> _Task item 1_
In the DuckDB JSON post, which library does DuckDB use internally to parse JSON?
> _Task item 2_
Write out the DuckDB JSON post word for word, between "Shredding Deeply Nested" and "they were tables.", inclusive.

> _Page text_
───

Shredding Deeply Nested JSON, One Vector at a Time

Laurens Kuiper

2023-03-03 · 14 min

TL;DR: We recently improved DuckDB's JSON extension so JSON files can be directly queried as if they were tables.

We updated this blog post in December 2024 to reflect the changes in DuckDB's JSON syntax.

JSON is not scary anymore! Jason IS scary though, even as a duck.

DuckDB has a JSON extension that can be installed and loaded through SQL:

INSTALL 'json';
LOAD 'json';

The JSON extension supports various functions to create, read, and manipulate JSON strings. These functions are similar to the JSON functionality provided by other databases such as PostgreSQL and MySQL. DuckDB uses yyjson internally to parse JSON, a high-performance JSON library written in ANSI C. Many thanks to the yyjson authors and contributors!

Besides these functions, DuckDB is now able to read JSON directly! This is done by automatically detecting the types and column names, then converting the values within the JSON to DuckDB's vectors. The automated schema detection dramatically simplifies working with JSON data and subsequent queries on DuckDB's vectors are significantly faster!

───

> _Data shown_

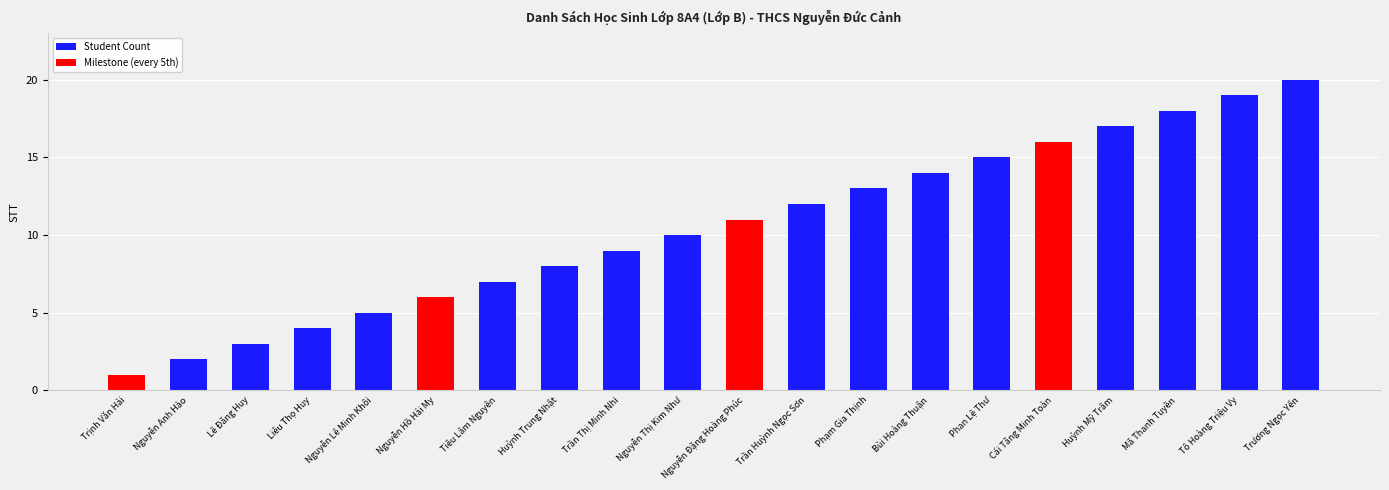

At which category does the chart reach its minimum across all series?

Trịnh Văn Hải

───

> _Answer box 1_
yyjson, a high-performance JSON library written in ANSI C.

> _Answer box 2_
Shredding Deeply Nested JSON, One Vector at a Time

Laurens Kuiper

2023-03-03 · 14 min

TL;DR: We recently improved DuckDB's JSON extension so JSON files can be directly queried as if they were tables.